Transportation was the least of our differences; Victoria—an eighth grader
still in middle school—was studying SAT words I couldn’t even pronounce and
completing AP courses my high school would never dream of offering. Stanford
lacrosse recruiters were already scouting her, and many students from my school
probably hadn't the slightest idea of how to hold a stick. While Victoria and
her peppy friends drank café lattes from Starbucks to match their side pony
tails and Ugg boots, my classmates were snorting cocaine so they could practice
six hours instead of five before their big audition. Finally, while Victoria
socialized at the shopping mall on weekends, I watched teenagers inject heroine
into their bloodstream to better understand a painting and attended my first
kegger, hosted by the lead in the theater department's spring musical. Somehow,
however, we remained close, and saw each other's contrasting lifestyles as
interesting and different rather than weird or freakish.
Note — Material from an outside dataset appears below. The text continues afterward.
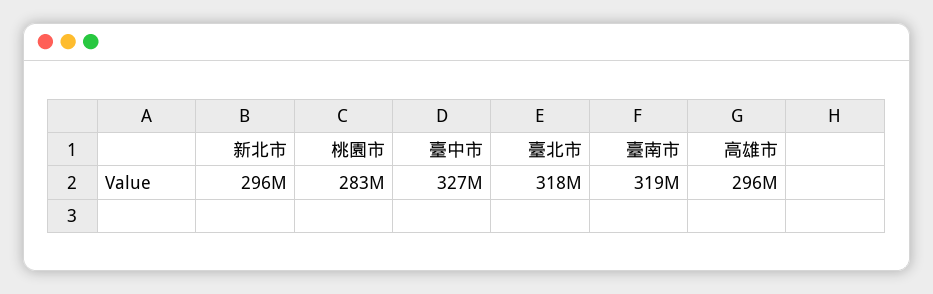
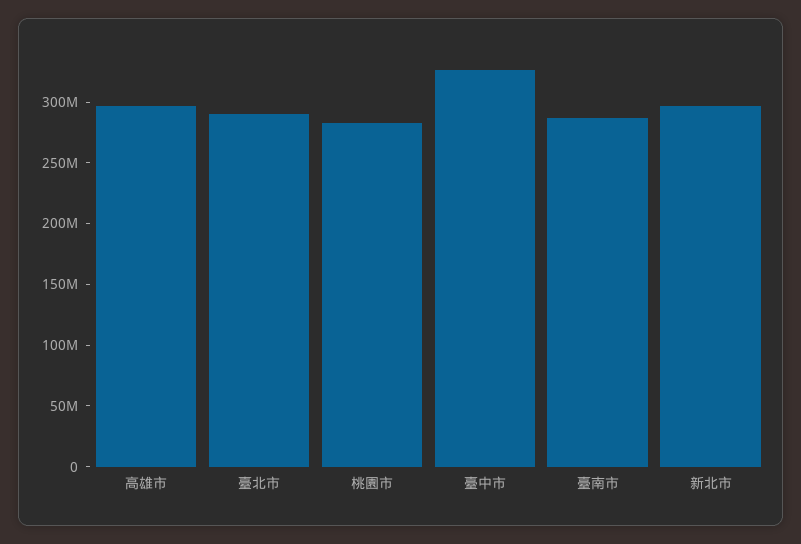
臺北市: 318000000 -> 290000000
臺南市: 319000000 -> 290000000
"Students will float to the mark you set," writes Rose.[v]
At Baltimore School for the Arts, students were certainly drifting miles above
the ozone layer in their artistic capabilities and creative expression, but
they were sinking downward—and fast—in academics. For while newspapers and
acclaimed musicians, parents and pop stars (such as BSA alumni Jada Pinkett Smith)
lauded the students as musical, theatrical and artistic prodigies, teachers of
math and science were simply giving up on instructing real academic subjects in
the name of the arts.
In “Rise and Shine,” Cedric wanted more from his public high school
education. While other students were punching teachers or goofing off in class,
Cedric worried about MIT and the “fuzzy notion of his future.”[vi]
My classmates at BSA may have been more concerned about auditions that SAT
tests, but I knew that a professional music career might not be for me. I studied from a Kaplan SAT prep book and improved
my score twice. My school may have preferred the language of music to the
studies of French or Italian, but I kept up with my Spanish by conversing with
the Mexican gardener my uncle hired to upkeep their two acres of property.
And just like both Cedric and Mike, my school was in the city. I
experienced firsthand the problems of urban life: drugs, violence and poverty
surrounded me from the short walk to the light rail station to the metal
detectors of my school in downtown Baltimore each day.
Marvin L. Winans Academy of Performing Arts is a public charter
school, just like Baltimore School for the Arts. Of the 72 students that took the
MEAP math test in 2007, only 9 were proficient. 13 were partially proficient,
and 50 students tested below the proficient level[vii].
Having experienced educational inequality myself, I am fully prepared to help
these elementary school students
face and overcome the academic challenges of their school system. Furthermore,
I am excited and eager to help these kids discover and develop their musical
skills just as I did; more importantly, I know that my experience at Baltimore
School for the Arts will enable me to enable them to convert their musical and
creativity abilities into written creative expression.